With a new petition filed in Boulder’s climate case, the U.S. Supreme Court has a fresh opportunity to weigh in – and put a stop to – the climate litigation campaign.   

Energy producers are asking the Supreme Court to review the Colorado Supreme Court’s May decision allowing Boulder’s climate lawsuit to proceed, arguing that state courts have no business dictating the cost of energy for the rest of the country.  

The appeal from the defendants asks the Supreme Court to consider the same question Colorado justices considered: 

“Whether federal law precludes state-law claims seeking relief for injuries allegedly caused by the effects of interstate and international greenhouse-gas emissions on the global climate.” 

While the majority of justices on the Colorado Supreme Court ruled in favor of letting the case move forward in state court, the decision was not unanimous.
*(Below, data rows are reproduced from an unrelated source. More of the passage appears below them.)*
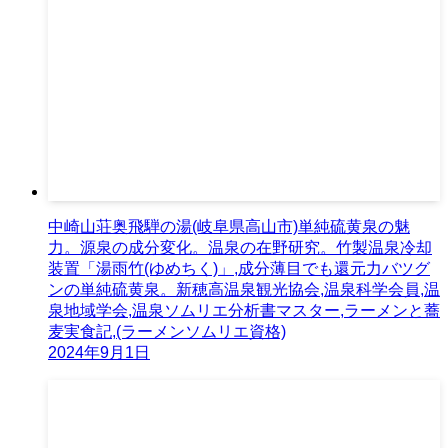
中崎山荘奥飛騨の湯(岐阜県高山市)単純硫黄泉の魅
力。源泉の成分変化。温泉の在野研究。竹製温泉冷却
装置「湯雨竹(ゆめちく)」,成分薄目でも還元力バツグ
ンの単純硫黄泉。新穂高温泉観光協会,温泉科学会員,温
泉地域学会,温泉ソムリエ分析書マスター,ラーメンと蕎
麦実食記,(ラーメンソムリエ資格)
2024年9月1日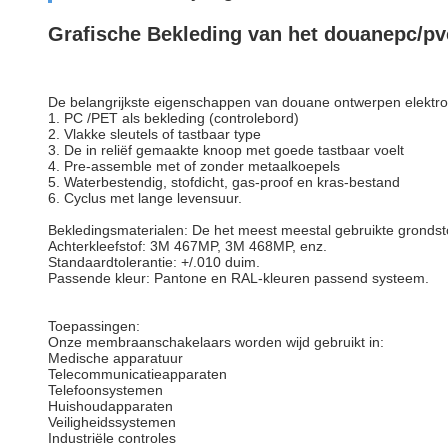
Grafische Bekleding van het douanepc/pv
De belangrijkste eigenschappen van douane ontwerpen elekt
1. PC /PET als bekleding (controlebord)
2. Vlakke sleutels of tastbaar type
3. De in reliëf gemaakte knoop met goede tastbaar voelt
4. Pre-assemble met of zonder metaalkoepels
5. Waterbestendig, stofdicht, gas-proof en kras-bestand
6. Cyclus met lange levensuur.
Bekledingsmaterialen: De het meest meestal gebruikte grondst
Achterkleefstof: 3M 467MP, 3M 468MP, enz.
Standaardtolerantie: +/.010 duim.
Passende kleur: Pantone en RAL-kleuren passend systeem.
Toepassingen:
Onze membraanschakelaars worden wijd gebruikt in:
Medische apparatuur
Telecommunicatieapparaten
Telefoonsystemen
Huishoudapparaten
Veiligheidssystemen
Industriële controles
As Colorado Justice Carlos Samour wrote in his May dissent: 

“The City of Boulder has no right to file claims that will both effectively regulate interstate air pollution and have more than an incidental effect on foreign affairs.” 

Plaintiffs Say Boulder Lawsuit is About “Systems Change”  
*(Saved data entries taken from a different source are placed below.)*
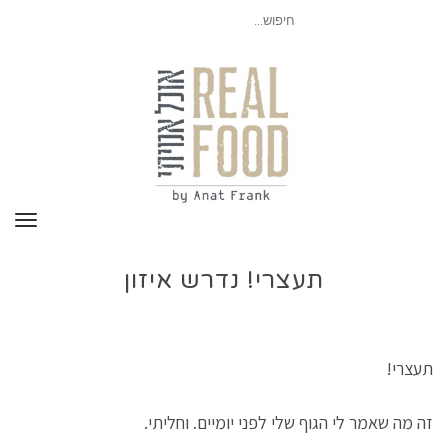
חיפוש
עבור:
תפר
תעצרי! נדרש איזון
תעצרי!
זה מה שאמר לי הגוף שלי לפני יומיים. וחליתי.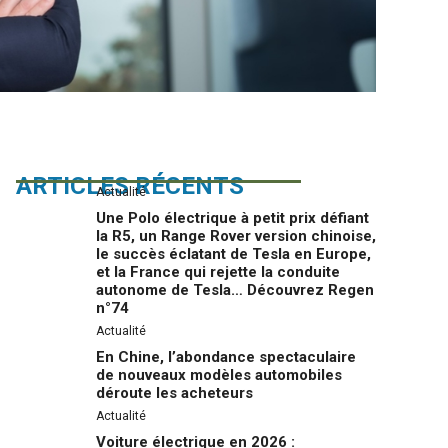
ARTICLES RÉCENTS
Actualité
Une Polo électrique à petit prix défiant
la R5, un Range Rover version chinoise,
le succès éclatant de Tesla en Europe,
et la France qui rejette la conduite
autonome de Tesla… Découvrez Regen
n°74
Actualité
En Chine, l’abondance spectaculaire
de nouveaux modèles automobiles
déroute les acheteurs
Actualité
Voiture électrique en 2026 :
The Boulder case has barely budged after being filed seven years ago, while the broader Rockefeller-backed movement to sue energy producers has now spanned a full decade with little to show.  

In the courtroom, the Boulder plaintiffs have argued for years their case only seeks to recoup alleged costs tied to climate change. This was sufficient to convince the majority of the Colorado justices in May, who rejected companies’ claim that Boulder’s case is “an attempt to regulate GHG emissions.”   

However, city officials publicly argued in 2021 the lawsuit is actually a means of advancing a “fundamental systems change,” not merely a way to receive compensation for alleged climate change damages in the county. A memo prepared for a Boulder City Council study session in 2021 makes the true goal clear:   

Boulder has also been a national leader in exploring the use of the legal system in pushing for larger systems-level change. Both through its active participation in multi-jurisdiction efforts — like the Clean Power Plan Plaintiffs group — or its climate liability lawsuit with Boulder and San Miguel Counties against ExxonMobil and Suncor, Boulder has demonstrated that there are a range of different levers cities can take hold of to drive more fundamental systems change.” (emphasis added)

“Fundamental systems change” in this case is code for “increase the price of fossil fuels.” An Earthrights attorney representing the plaintiffs was even more explicit, telling a reporter in 2020 that a primary goal of the Boulder lawsuit is to raise the price of fossil fuel: 

“Whether that’s cutting back on the harmful activities, and/or to raise the price of the products that are causing those harmful effects so that if they are continuing to sell fossil fuels, that the cost of the harms of those fossil fuels would ultimately get priced into them.” (emphasis added) 

Unlike climate cases across the country, environmental activist group Earthrights International, as opposed to Sher Edling, represents the plaintiffs in Boulder.  

Constitutional Questions 

The energy companies appealing the Colorado decision to the U.S. Supreme Court argue that using litigation to dictate energy costs is precisely what the Constitution forbids, citing an amicus brief filed by the Trump administration before the Maryland Supreme Court: 

“Under our constitutional system, regulation of interstate pollution has always been primarily ‘a matter of federal, not state law.’”  

Regulation of GHG emissions is an inherently federal area necessarily governed by federal law, the petition goes on to argue. Congress has not permitted, and has actually preempted, state law on these matters, except for claims exclusively involving in-state emissions. 

The petition also notes the Trump administration’s recent executive order declaring its view that cases like Boulder’s are unconstitutional. In the April executive order, the President criticized these suits, arguing they “regulate energy beyond [the plaintiffs’] constitutional or statutory authorities and undermine[s] federalism by projecting the regulatory preferences of a few States into all States.” 

Courts Increasingly Tossing Out Climate Suits 

A lot has changed since the Supreme Court declined to consider a similar appeal in January from defendants in Honolulu’s climate case. Courts across the country, from New York to South Carolina, have dismissed complaints nearly identical to Boulder’s case.  

That makes the Colorado Supreme Court’s May decision an outlier. Over the last year: 

  • A South Carolina judge recently dismissed Charleston’s climate case with prejudice, warning of the “boundless” liability it would create if every weather event could be tied to global emissions. 
  • Other similar climate lawsuits have been dismissed in New York, New Jersey, and Pennsylvania, with courts concluding that state law is the wrong tool for addressing global climate change. 

BOTTOM LINE: There is a growing judicial consensus that cities and states cannot make energy policy through public nuisance suits that really seek to dictate energy costs for consumers. 

The Colorado Supreme Court’s opposite interpretation widens the split between the body and other courts, a divergence the U.S. Supreme Court may no longer be able to ignore.